Xenium-based spatial transcriptomics of brains following chronic plastic exposure. Xenium-based spatial transcriptomics of brains following chronic plastic exposure

Plastic pollution poses a universal yet understudied environmental risk to the immune system. Once ingested, nano- and microplastic particles (MNPs) can translocate from the gut into internal organs, likely via circulation. In humans, MNPs have been detected in macrophages within carotid artery plaques, suggesting that these highly phagocytic cells, may also serve as key targets for MNPs under homeostatic conditions. Kupffer cells (KCs), the liver-resident macrophages, play a crucial role in liver homeostasis by regulating metabolism, clearing opsonized target cells, and serving as the first line of defence against bacteria. Residing within the liver sinusoids, they continuously monitor the bloodstream, efficiently capturing and eliminating pathogens and circulating particles to maintain immune and metabolic balance5. It remains unknown whether KCs efficiently capture and store MNPs and how this might affect liver function. Here, we utilize a mouse model of chronic plastic exposure to assess how ingested MNP influence KC core functions, and thereby also liver function. We show that KCs are the primary hepatic target of MNPs and that 12 weeks of exposure alters their transcriptome and impairs phagocytic capacity, leading to dysregulated liver metabolism. Microplastics, but not nanoplastics, exposure reduces KC-mediated clearance of circulating cells and bacteria and exacerbates diet-induced obesity. These findings suggest that chronic MNP exposure disrupts tissue-specific macrophage functions in a size-dependent manner, with distinct long-term consequences for liver function and overall health. Overall design: 8-10 week old male C57Bl6/J mice received weekly oral gavages of either PBS, 100mg/kg 50nm polysterene particles or 500nm polysterene particles. After 12 weeks, mice were euthanised a perfused trans-cardially, the brain was dissected and immediately embedded and snap-frozen in liquid nitrogen.

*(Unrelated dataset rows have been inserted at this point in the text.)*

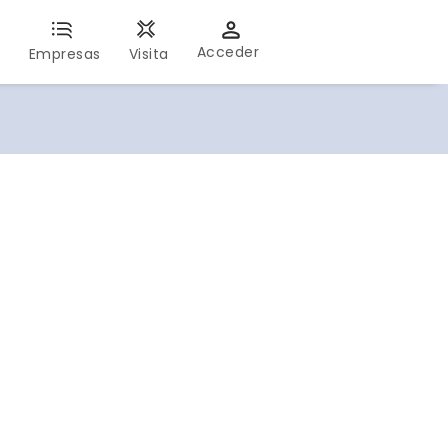
Acceder
s
Empresas
Visita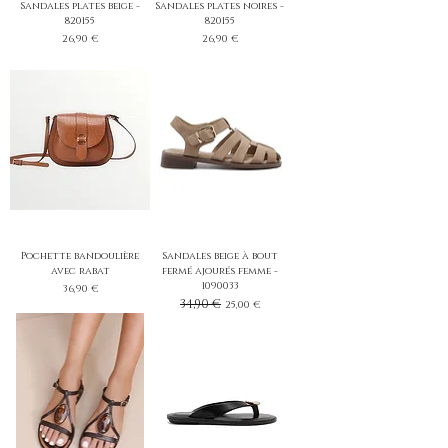
Sandales plates beige -
Sandales plates noires -
820155
820155
Prix
Prix
26,90 €
26,90 €
Pochette bandoulière
Sandales beige à bout
avec rabat
fermé ajourés femme -
1090033
Prix
36,90 €
Prix original
34,90 €
Prix promotionnel
25,00 €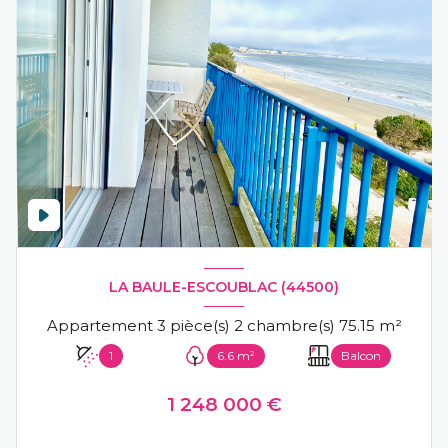
LA BAULE-ESCOUBLAC (44500)
Appartement 3 pièce(s) 2 chambre(s) 75.15 m²
1
6.6 m²
Balcon
1 248 000 €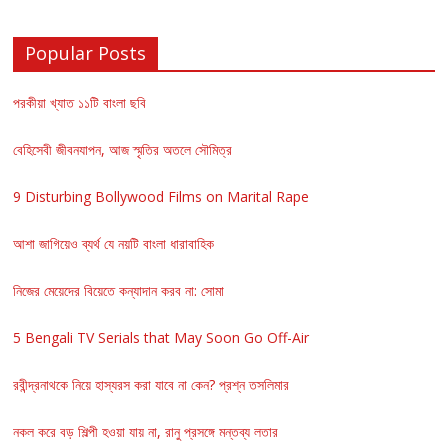
Popular Posts
পরকীয়া খ্যাত ১১টি বাংলা ছবি
বেহিসেবী জীবনযাপন, আজ স্মৃতির অতলে সৌমিত্র
9 Disturbing Bollywood Films on Marital Rape
আশা জাগিয়েও ব্যর্থ যে নয়টি বাংলা ধারাবাহিক
নিজের মেয়েদের বিয়েতে কন্যাদান করব না: সোমা
5 Bengali TV Serials that May Soon Go Off-Air
রবীন্দ্রনাথকে নিয়ে হাস্যরস করা যাবে না কেন? প্রশ্ন তসলিমার
নকল করে বড় শিল্পী হওয়া যায় না, রানু প্রসঙ্গে মন্তব্য লতার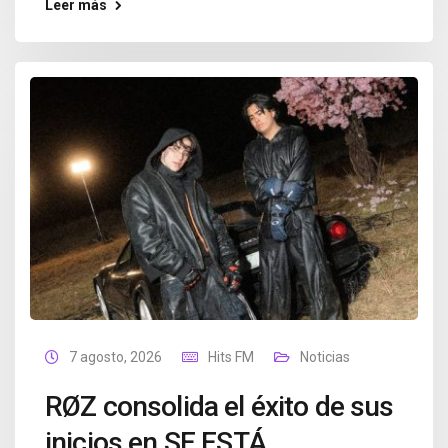
Leer más
7 agosto, 2026
Hits FM
Noticias
RØZ consolida el éxito de sus
inicios en SE ESTÁ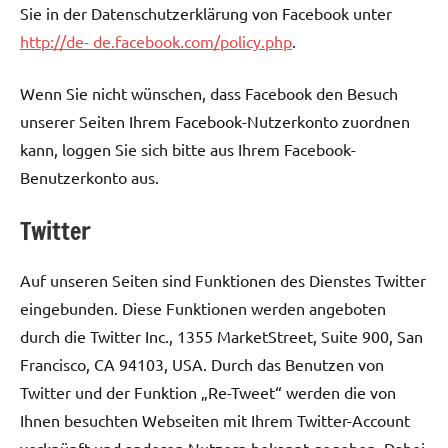
Sie in der Datenschutzerklärung von Facebook unter
http://de- de.facebook.com/policy.php
.
Wenn Sie nicht wünschen, dass Facebook den Besuch
unserer Seiten Ihrem Facebook-Nutzerkonto zuordnen
kann, loggen Sie sich bitte aus Ihrem Facebook-
Benutzerkonto aus.
Twitter
Auf unseren Seiten sind Funktionen des Dienstes Twitter
eingebunden. Diese Funktionen werden angeboten
durch die Twitter Inc., 1355 MarketStreet, Suite 900, San
Francisco, CA 94103, USA. Durch das Benutzen von
Twitter und der Funktion „Re-Tweet“ werden die von
Ihnen besuchten Webseiten mit Ihrem Twitter-Account
verknüpft und anderen Nutzern bekannt gegeben. Dabei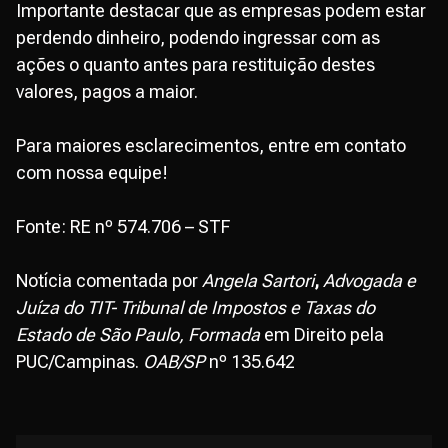
Importante destacar que as empresas podem estar
perdendo dinheiro, podendo ingressar com as
ações o quanto antes para restituição destes
valores, pagos a maior.
Para maiores esclarecimentos, entre em contato
com nossa equipe!
Fonte: RE nº 574.706 – STF
Notícia comentada por
Angela Sartori
,
Advogada e
Juíza do TIT- Tribunal de Impostos e Taxas do
Estado de São Paulo, Formada
em Direito pela
PUC/Campinas.
OAB/SP
nº 135.642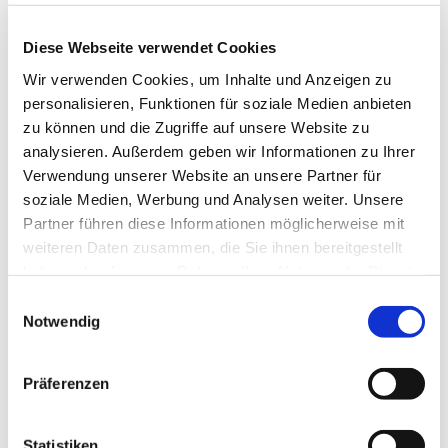
Diese Webseite verwendet Cookies
Wir verwenden Cookies, um Inhalte und Anzeigen zu
personalisieren, Funktionen für soziale Medien anbieten
zu können und die Zugriffe auf unsere Website zu
analysieren. Außerdem geben wir Informationen zu Ihrer
Verwendung unserer Website an unsere Partner für
soziale Medien, Werbung und Analysen weiter. Unsere
Partner führen diese Informationen möglicherweise mit
weiteren Daten zusammen, die Sie ihnen bereitgestellt
haben oder die sie im Rahmen Ihrer Nutzung der Dienste
gesammelt haben.
Einwilligungsauswahl
Notwendig
Dies könnte Sie auch
interessieren
Präferenzen
Statistiken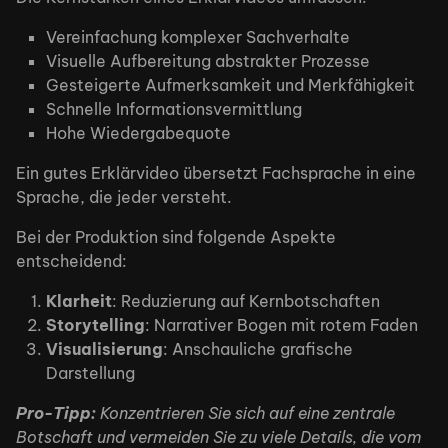
Vereinfachung komplexer Sachverhalte
Visuelle Aufbereitung abstrakter Prozesse
Gesteigerte Aufmerksamkeit und Merkfähigkeit
Schnelle Informationsvermittlung
Hohe Wiedergabequote
Ein gutes Erklärvideo übersetzt Fachsprache in eine
Sprache, die jeder versteht.
Bei der Produktion sind folgende Aspekte
entscheidend:
Klarheit
: Reduzierung auf Kernbotschaften
Storytelling
: Narrativer Bogen mit rotem Faden
Visualisierung
: Anschauliche grafische
Darstellung
Pro-Tipp:
Konzentrieren Sie sich auf eine zentrale
Botschaft und vermeiden Sie zu viele Details, die vom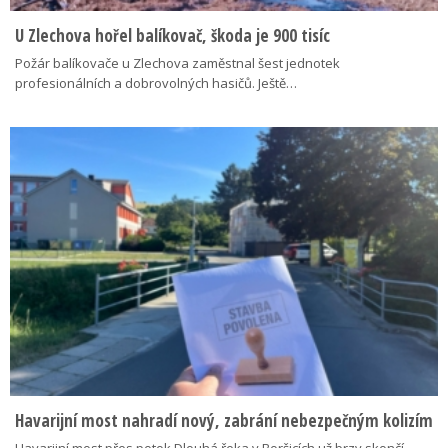
U Zlechova hořel balíkovač, škoda je 900 tisíc
Požár balíkovače u Zlechova zaměstnal šest jednotek
profesionálních a dobrovolných hasičů. Ještě…
Havarijní most nahradí nový, zabrání nebezpečným kolizím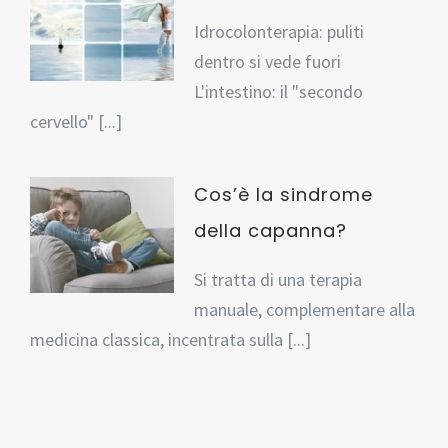
Idrocolonterapia: puliti
dentro si vede fuori
L'intestino: il "secondo
cervello" [...]
Cos’è la sindrome
della capanna?
Si tratta di una terapia
manuale, complementare alla
medicina classica, incentrata sulla [...]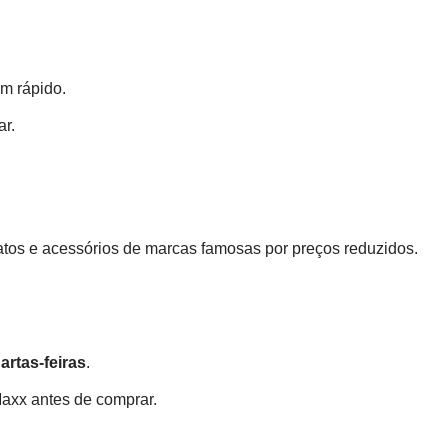
m rápido.
ar.
atos e acessórios de marcas famosas por preços reduzidos.
artas-feiras
.
axx antes de comprar.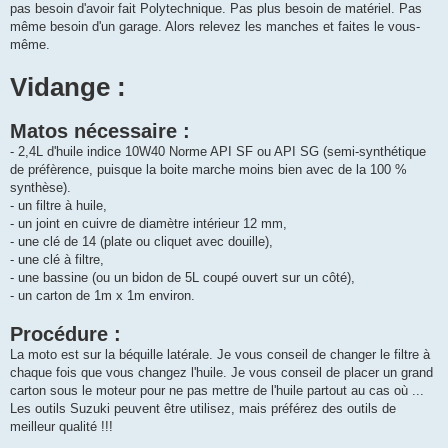
pas besoin d'avoir fait Polytechnique. Pas plus besoin de matériel. Pas
même besoin d'un garage. Alors relevez les manches et faites le vous-
même.
Vidange :
Matos nécessaire :
- 2,4L d'huile indice 10W40 Norme API SF ou API SG (semi-synthétique
de préfèrence, puisque la boite marche moins bien avec de la 100 %
synthèse).
- un filtre à huile,
- un joint en cuivre de diamètre intérieur 12 mm,
- une clé de 14 (plate ou cliquet avec douille),
- une clé à filtre,
- une bassine (ou un bidon de 5L coupé ouvert sur un côté),
- un carton de 1m x 1m environ.
Procédure :
La moto est sur la béquille latérale. Je vous conseil de changer le filtre à
chaque fois que vous changez l'huile. Je vous conseil de placer un grand
carton sous le moteur pour ne pas mettre de l'huile partout au cas où ...
Les outils Suzuki peuvent être utilisez, mais préférez des outils de
meilleur qualité !!!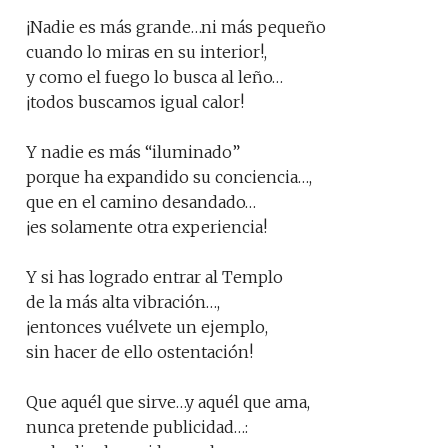
¡Nadie es más grande…ni más pequeño
cuando lo miras en su interior!,
y como el fuego lo busca al leño…
¡todos buscamos igual calor!
Y nadie es más “iluminado”
porque ha expandido su conciencia…,
que en el camino desandado…
¡es solamente otra experiencia!
Y si has logrado entrar al Templo
de la más alta vibración…,
¡entonces vuélvete un ejemplo,
sin hacer de ello ostentación!
Que aquél que sirve…y aquél que ama,
nunca pretende publicidad…: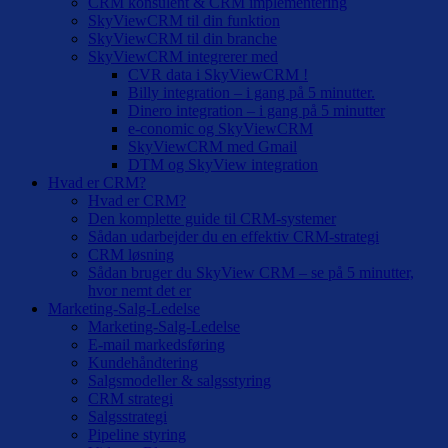
CRM konsulent & CRM implementering
SkyViewCRM til din funktion
SkyViewCRM til din branche
SkyViewCRM integrerer med
CVR data i SkyViewCRM !
Billy integration – i gang på 5 minutter.
Dinero integration – i gang på 5 minutter
e-conomic og SkyViewCRM
SkyViewCRM med Gmail
DTM og SkyView integration
Hvad er CRM?
Hvad er CRM?
Den komplette guide til CRM-systemer
Sådan udarbejder du en effektiv CRM-strategi
CRM løsning
Sådan bruger du SkyView CRM – se på 5 minutter,
hvor nemt det er
Marketing-Salg-Ledelse
Marketing-Salg-Ledelse
E-mail markedsføring
Kundehåndtering
Salgsmodeller & salgsstyring
CRM strategi
Salgsstrategi
Pipeline styring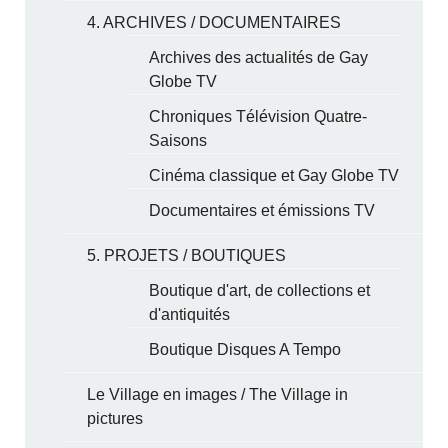
4. ARCHIVES / DOCUMENTAIRES
Archives des actualités de Gay
Globe TV
Chroniques Télévision Quatre-
Saisons
Cinéma classique et Gay Globe TV
Documentaires et émissions TV
5. PROJETS / BOUTIQUES
Boutique d'art, de collections et
d'antiquités
Boutique Disques A Tempo
Le Village en images / The Village in
pictures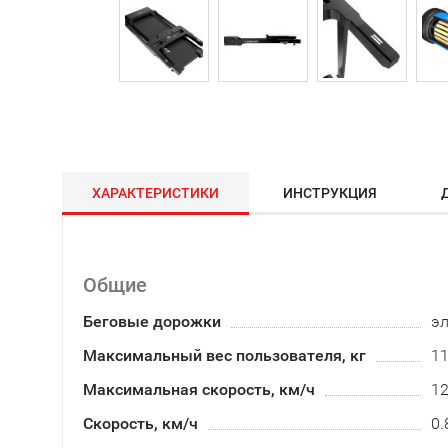
ХАРАКТЕРИСТИКИ
ИНСТРУКЦИЯ
Общие
Беговые дорожки
эл
Максимальный вес пользователя, кг
1
Максимальная скорость, км/ч
1
Скорость, км/ч
0.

塑料污染对免疫系统构成了一种普遍却尚未得到充分研究的环境风险。一旦被摄入，纳米塑料与微塑料颗粒（MNPs）可通过循环系统从肠道转移至内脏器官。在人体中，研究人员已在颈动脉斑块内的巨噬细胞中检测到MNPs，这表明这些具有强吞噬活性的细胞在稳态条件下也可能是MNPs的关键作用靶点。库普弗细胞（KCs）是定居于肝脏的巨噬细胞，它们通过调节代谢、清除调理化靶细胞以及作为抵御细菌的第一道防线，在肝脏稳态维持中发挥关键作用。定居于肝血窦内的库普弗细胞会持续监测血液循环，高效捕获并清除病原体与循环颗粒，以此维持免疫与代谢平衡⁵。目前尚不明确库普弗细胞是否能有效捕获并储存MNPs，以及这一过程会如何影响肝脏功能。本研究利用慢性塑料暴露小鼠模型，探究摄入的MNPs如何影响库普弗细胞的核心功能，进而对肝脏功能产生影响。研究结果表明，库普弗细胞是MNPs在肝脏中的主要作用靶点；12周的塑料暴露会改变其转录组，并削弱吞噬能力，进而导致肝脏代谢紊乱。仅微塑料（而非纳米塑料）暴露会降低库普弗细胞介导的循环细胞与细菌清除能力，并加剧饮食诱导的肥胖。上述研究结果表明，慢性MNPs暴露会以颗粒尺寸依赖的方式破坏组织特异性巨噬细胞功能，对肝脏功能与整体健康产生显著的长期影响。实验整体设计：选取8~10周龄的雄性C57Bl6/J小鼠，每周通过口饲法分别给予磷酸盐缓冲液（PBS）、100mg/kg的50nm聚苯乙烯颗粒或500nm聚苯乙烯颗粒。暴露12周后，对小鼠实施安乐死并进行经心脏灌流，取出脑组织后立即进行包埋，并置于液氮中快速冷冻。